There is no such thing as ‘green mining’
Green, environmentally friendly mining is just a myth that conceals a wide range of local environmental and social impacts – even when it serves the production of an electric car’s battery. Yet the EU’s response to the rising demand for metals and minerals to feed the twin digital and energy transitions has been to advocate for more mining within EU member states, as well as a renewed pursuit of raw materials diplomacy that will benefit Europe, but comes at a cost for the countries of extraction.
As a consequence, not only Ukraine but also many countries within the EU risk falling victim to the priorities of the European economy’s growth-fueled machinery. On top of this, the need for metals for the green transition is co-opted to start many new mining projects for raw materials that we do not need in the first place, such as gold and iron. Suddenly, all mining projects are becoming “energy transition projects.”
The risk is real that the proposed solution actually creates a new problem, without solving the original one. So far, the green energy transition has been a green energy addition: fossil fuel energy consumption has been increasing, rather than decreasing. According to the International Energy Agency (IEA), the worldwide growth in electricity demand has been slowing down in 2022. However, as long as the trend in energy demand remains positive, it will be impossible to satisfy Europe’s demand sustainably.

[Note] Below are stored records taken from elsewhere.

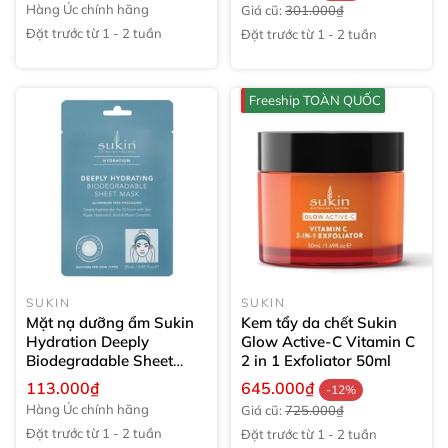
Hàng Úc chính hãng
Giá cũ:
301.000₫
Đặt trước từ 1 - 2 tuần
Đặt trước từ 1 - 2 tuần
Freeship TOÀN QUỐC
SUKIN
SUKIN
Mặt nạ dưỡng ẩm Sukin
Kem tẩy da chết Sukin
Hydration Deeply
Glow Active-C Vitamin C
Biodegradable Sheet
2 in 1 Exfoliator
50ml
Mask
1 bộ
113.000₫
645.000₫
-12%
Hàng Úc chính hãng
Giá cũ:
725.000₫
Đặt trước từ 1 - 2 tuần
Đặt trước từ 1 - 2 tuần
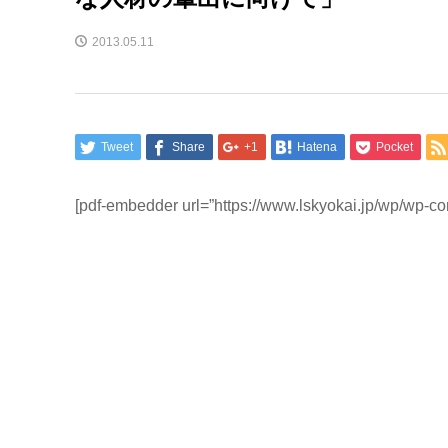
2013.05.11
Tweet
Share
+1
Hatena
Pocket
[pdf-embedder url=”https://www.lskyokai.jp/wp/wp-c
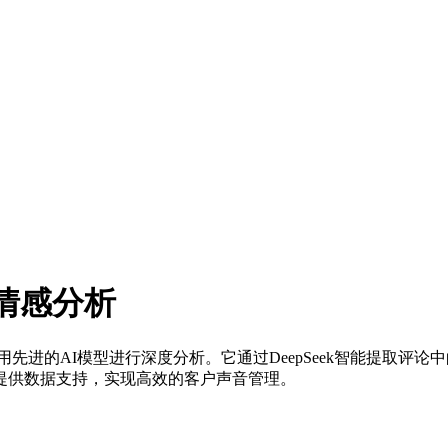
取与情感分析
，并利用先进的AI模型进行深度分析。它通过DeepSeek智能提取
提供数据支持，实现高效的客户声音管理。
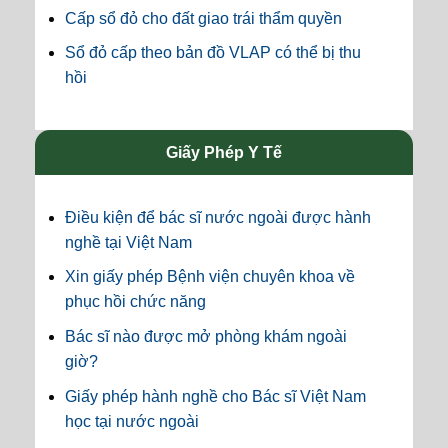
Cấp sổ đỏ cho đất giao trái thẩm quyền
Sổ đỏ cấp theo bản đồ VLAP có thể bị thu
hồi
Giấy Phép Y Tế
Điều kiện để bác sĩ nước ngoài được hành
nghề tại Việt Nam
Xin giấy phép Bệnh viện chuyên khoa về
phục hồi chức năng
Bác sĩ nào được mở phòng khám ngoài
giờ?
Giấy phép hành nghề cho Bác sĩ Việt Nam
học tại nước ngoài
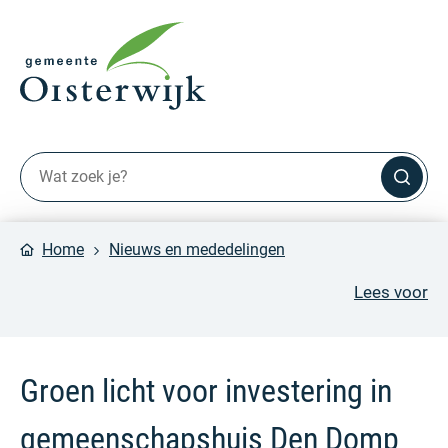
Home
Nieuws en mededelingen
Lees voor
Groen licht voor investering in
gemeenschapshuis Den Domp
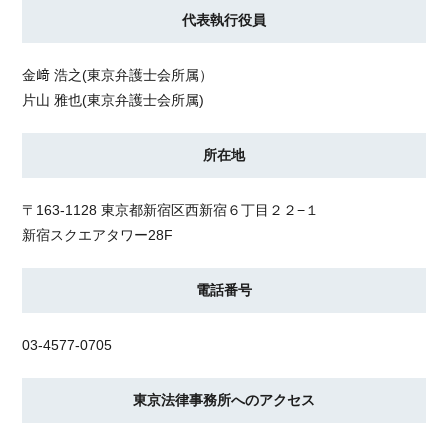
代表執行役員
金﨑 浩之(東京弁護士会所属）
片山 雅也(東京弁護士会所属)
所在地
〒163-1128
東京都新宿区西新宿６丁目２２−１
新宿スクエアタワー28F
電話番号
03-4577-0705
東京法律事務所へのアクセス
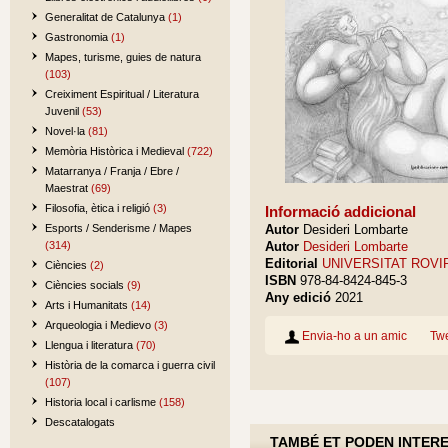
Generalitat de Catalunya
(1)
Gastronomia
(1)
Mapes, turisme, guies de natura
(103)
Creiximent Espiritual / Literatura
Juvenil
(53)
Novel·la
(81)
Memòria Històrica i Medieval
(722)
Matarranya / Franja / Ebre /
Maestrat
(69)
Filosofia, ètica i religió
(3)
Informació addicional
Esports / Senderisme / Mapes
Autor
Desideri Lombarte
(314)
Autor
Desideri Lombarte
Editorial
UNIVERSITAT ROVIR
Ciències
(2)
ISBN
978-84-8424-845-3
Ciències socials
(9)
Any edició
2021
Arts i Humanitats
(14)
Arqueologia i Medievo
(3)
Envia-ho a un amic
Tw
Llengua i literatura
(70)
Història de la comarca i guerra civil
(107)
Historia local i carlisme
(158)
Descatalogats
TAMBÉ ET PODEN INTER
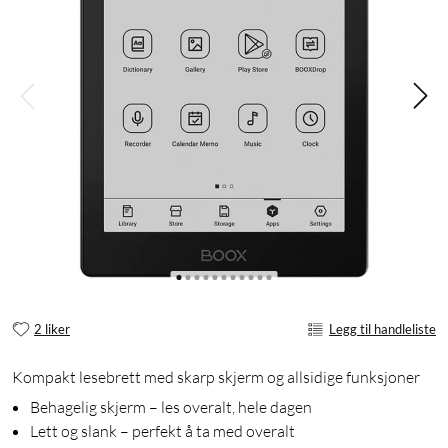
2 liker
Legg til handleliste
Kompakt lesebrett med skarp skjerm og allsidige funksjoner
Behagelig skjerm – les overalt, hele dagen
Lett og slank – perfekt å ta med overalt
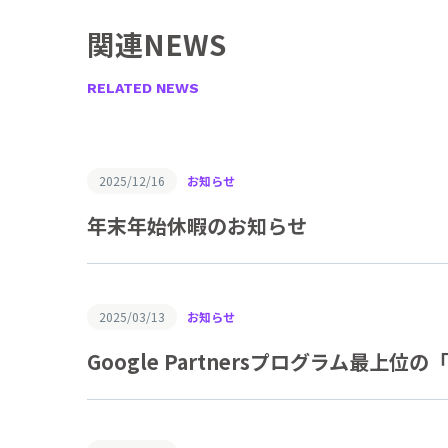
関連NEWS
RELATED NEWS
2025/12/16
お知らせ
年末年始休暇のお知らせ
2025/03/13
お知らせ
Google Partnersプログラム最上位の「20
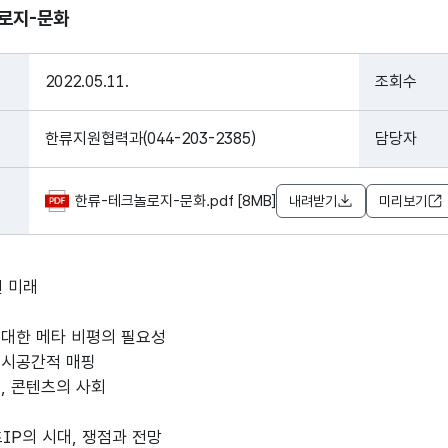
로지-문화
2022.05.11.
조회수
한류지원협력과(044-203-2385)
담당자
한류-테크놀로지-문화.pdf [8MB]
내려받기
미리보기
된 미래
 대한 메타 비평의 필요성
 시공간적 매핑
명, 콘텐츠의 사회
츠IP의 시대, 쟁점과 전망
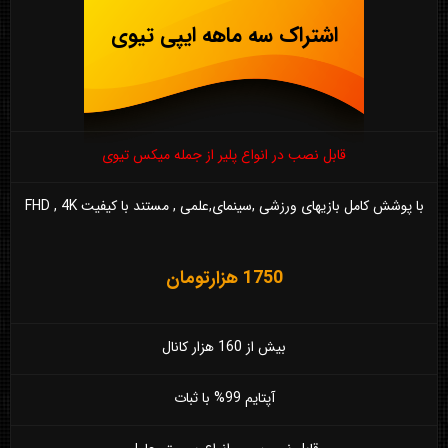
اشتراک سه ماهه ایپی تیوی
قابل نصب در انواع پلیر از جمله میکس تیوی
با پوشش کامل بازیهای ورزشی ,سینمای,علمی , مستند با کیفیت FHD , 4K
1750 هزارتومان
بیش از 160 هزار کانال
آپتایم 99% با ثبات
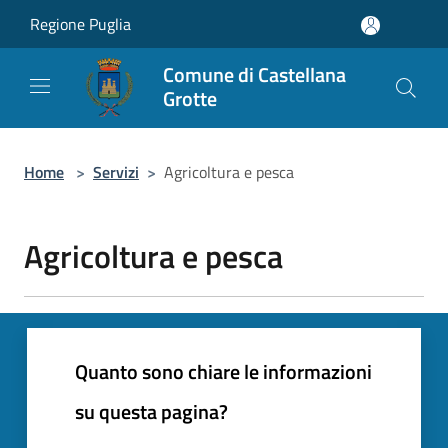
Salta al contenuto principale
Regione Puglia
Comune di Castellana
Grotte
Home
>
Servizi
>
Agricoltura e pesca
Agricoltura e pesca
Quanto sono chiare le informazioni
su questa pagina?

The path to peace and independence
The alternative to increasing our dependence on raw materials from other countries, is to need less of them in the first place. At the same time, the correlation between more material demands and more conflicts is very strong. A lot of our tensions with Russia would be solved if we needed less gas from them, something the European Commission is now actively working on. The same applies to raw materials.
This is clearly shown by the EEB’s LOCOMOTION project, which is improving an existing model that demonstrated that a transition from fossil fuels to renewable energy systems could drive a steep re-materialisation of the economy. In a ‘Green Growth’ scenario, even when moving 100% towards renewables and boosting recyclability, cumulated extraction demand would surpass the current levels of reserves for tellurium, indium, tin, silver and gallium by 2060. All of these are key for renewable energy systems.
LOCOMOTION research further shows that material availability may pose serious problems in the next decades, especially in the case of solar. Hence, it is imperative to reduce both material and energy demand as well as to focus on recycling and substitution of materials for less environmentally impactful ones. We will still need materials in the future, for building our renewable energy grid and batteries to store energy, but taking the aforementioned measures will reduce pressures for their extraction.
We are all going to lose the battle for existence if we do not rethink how we use energy and raw materials. Green growth is a myth that keeps countries at odds with each other in this race for resources to deplete. There is only one viable peace settlement for this underlying war: embracing the limits to the growth of our economies, energy, and material consumption by setting targets, applying truly circular strategies – sharing, reusing, repairing and recycling – combined with cutting resource consumption that does not contribute to our wellbeing.
Just as we have learned that we cannot keep burning fossil fuels, we now have to come to terms with the limits of how much we can dig up, in a fair and just way, within our planetary boundaries.
Continuing the race for resources without considering systemic and demand-side solutions is likely to cause ever more environmental harm, insecurity and conflict. The opposite would be resource justice: the fair and considered distribution of the Earth’s resources without depleting them.